◆ Aufgabenliste
[a] Beantworte zum Auszug über LSBTIQ* in der Arbeitswelt diese Fragen:
(i) Welcher Monat wird dort als „Pride Month“ bezeichnet?
(ii) Wie viele Mitglieder vertritt der DGB laut Reentje Streuter?
(iii) Wie viel Prozent der LSBTIQ*-Menschen erfahren nach der im September 2020 erschienenen Studie Diskriminierung am Arbeitsplatz?
[b] Gib aus dem Auszug über LSBTIQ* in der Arbeitswelt den Abschnitt wortgetreu aus, der mit den Worten beginnt, die „LSBTIQ* in der“ enthalten, und mit „deren Diskriminierung unterbinden?“ endet.

◆ Textauszug
Vielfalt bereichert uns alle

LSBTIQ* in der Arbeitswelt

Im Juni als „Pride Month“ haben weltweit wieder Menschen der LSBTIQ*-Community den offenen Umgang mit ihrer sexuellen Orientierung und Identität sowie die Vielfalt in der Gesellschaft gefeiert. Sie haben aber auch auf Ungerechtigkeiten, Stigmatisierungen und Ausgrenzungen aufmerksam gemacht, die queere Menschen erfahren. Wie können wir in der Arbeitswelt Gleichberechtigung und Chancengleichheit für LSBTIQ* herstellen und deren Diskriminierung unterbinden?

„Der DGB und seine Mitgliedsgewerkschaften gehen aktiv gegen jede Form der Diskriminierung vor. Wir vertreten 5,6 Millionen Mitglieder, die so vielfältig sind wie die Gesellschaft selbst. Selbstverständlich gehört es auch zu unseren Aufgaben, uns für die Rechte von LSBTIQ* stark zu machen“ sagt Reentje Streuter, Referatsleiter Antidiskriminierungsrecht/-politik beim DGB. „Als Gewerkschaftsbund haben wir dabei vor allem die Arbeitsbedingungen im Blick. Wir wollen eine diskriminierungsfreie Arbeitsumgebung mit gleichen Rechten und Chancen für alle schaffen – unabhängig von der sexuellen Orientierung oder geschlechtlichen Identität.“

Wirklich erforscht ist die Arbeitssituation queerer Menschen nicht. Eine im September 2020 erschienene Studie des Deutschen Instituts für Wirtschaft und der Universität Bielefeld besagt, dass 30 Prozent der LSBTIQ*-Menschen Diskriminierung am Arbeitsplatzen erfahren. Dies können abwertende Bemerkungen im Kolleg*innenkreis ebenso sein wie konkrete Benachteiligungen etwa bei Bewerbungen oder Beförderungen.

Gesammelte Dateneinträge:
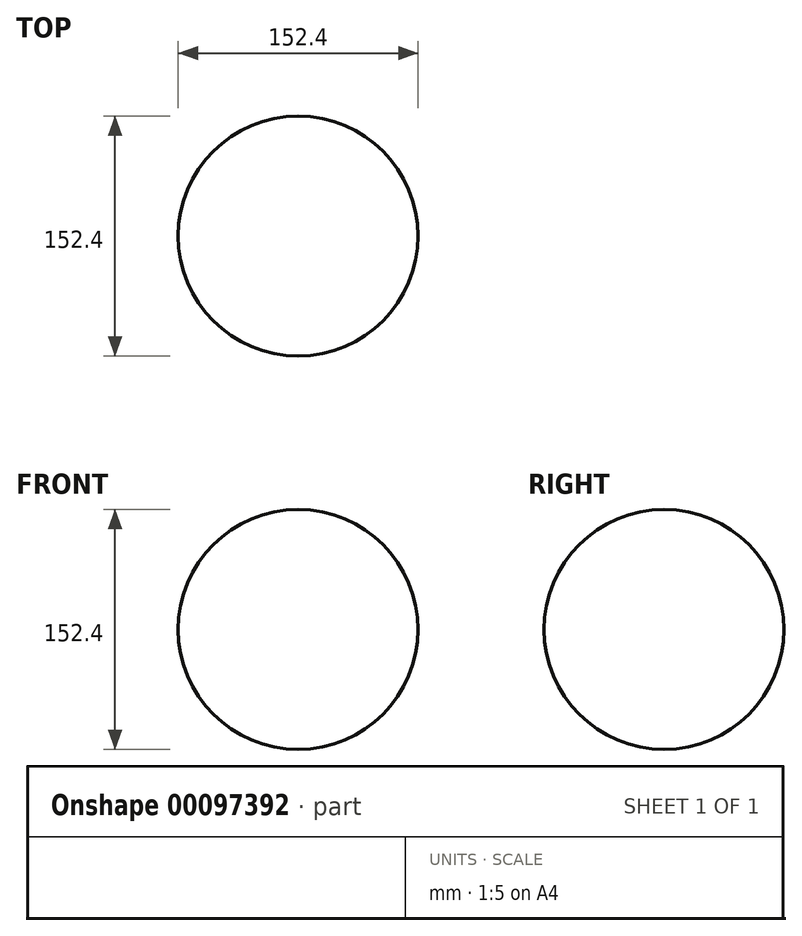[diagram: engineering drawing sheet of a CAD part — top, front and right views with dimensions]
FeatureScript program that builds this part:
annotation { "Feature Type Name" : "Feature", "Feature Type Description" : "" }
export const myFeature = defineFeature(function(context is Context, id is Id, definition is map)
    precondition{}
    {
        {
            var Q0;
            Q0=qCreatedBy(makeId("Top.planeOp"),FACE);
            var sketch = newSketch(context, id + "F0", { "sketchPlane" : qUnion([Q0])});
            skLineSegment(sketch, "E0", {"start": v(0, 0) * mm, "end": v(0, 152.4) * mm});
            skArc(sketch, "E1", {"start": v(0, 152.4) * mm, "mid": v(-76.2, 76.2) * mm, "end": v(0, 0) * mm});
            skSolve(sketch);
        }
        {
            var Q0;
            Q0=makeQuery(id+"F0.imprint","IMPRINT",FACE,{"disambiguationData":[TD([[makeQuery(id+"F0.imprint","IMPRINT",EDGE,{"derivedFrom":sQuery(id+"F0.wireOp",EDGE,"E0")}),1.0]])]});
            var Q1;
            Q1=sQuery(id+"F0.wireOp",EDGE,"E0");
            revolve(context, id + "F1", {"entities" : qUnion([Q0]), "axis" : qUnion([Q1]), "revolveType" : RevolveType.FULL});
        }
    });
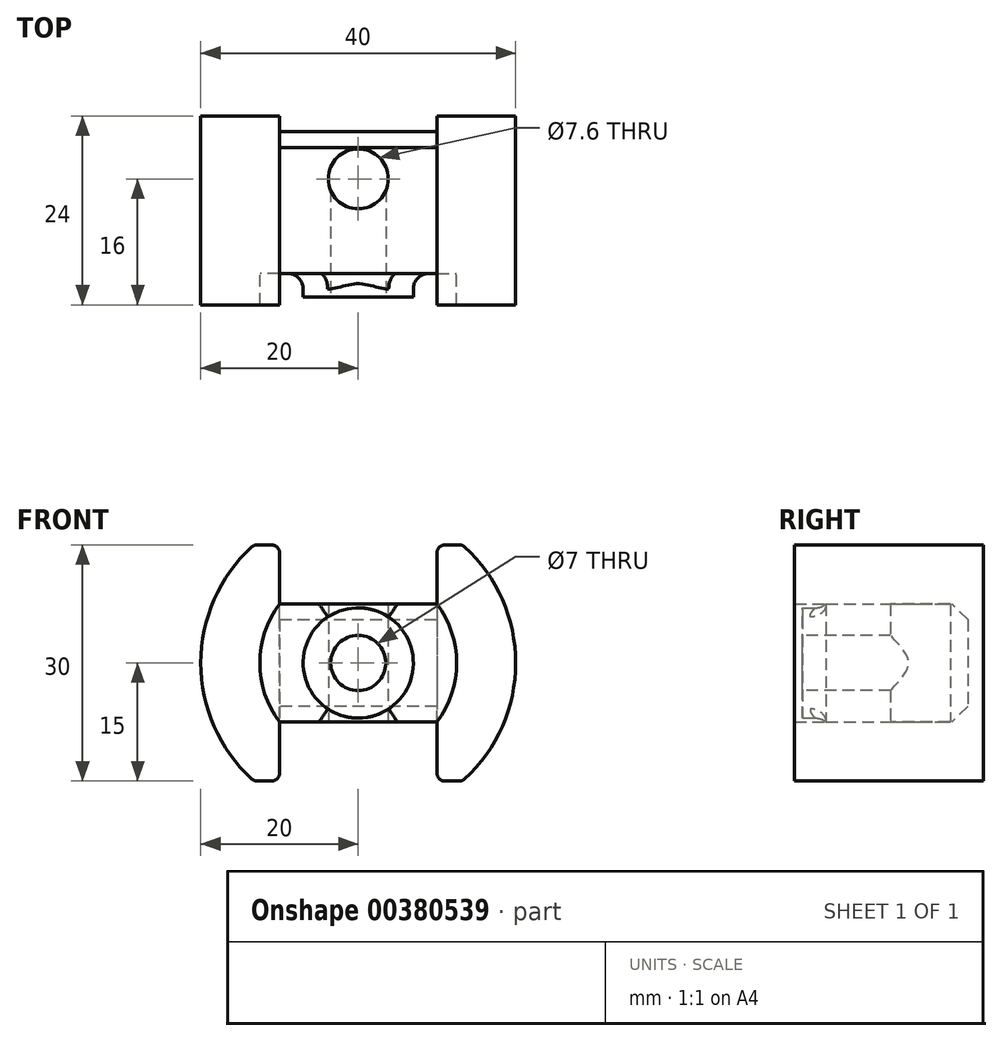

◆ Lösungen
[a]
(i) Der Juni.
(ii) 5,6 Millionen Mitglieder.
(iii) 30 Prozent.

[b]
LSBTIQ* in der Arbeitswelt

Im Juni als „Pride Month“ haben weltweit wieder Menschen der LSBTIQ*-Community den offenen Umgang mit ihrer sexuellen Orientierung und Identität sowie die Vielfalt in der Gesellschaft gefeiert. Sie haben aber auch auf Ungerechtigkeiten, Stigmatisierungen und Ausgrenzungen aufmerksam gemacht, die queere Menschen erfahren. Wie können wir in der Arbeitswelt Gleichberechtigung und Chancengleichheit für LSBTIQ* herstellen und deren Diskriminierung unterbinden?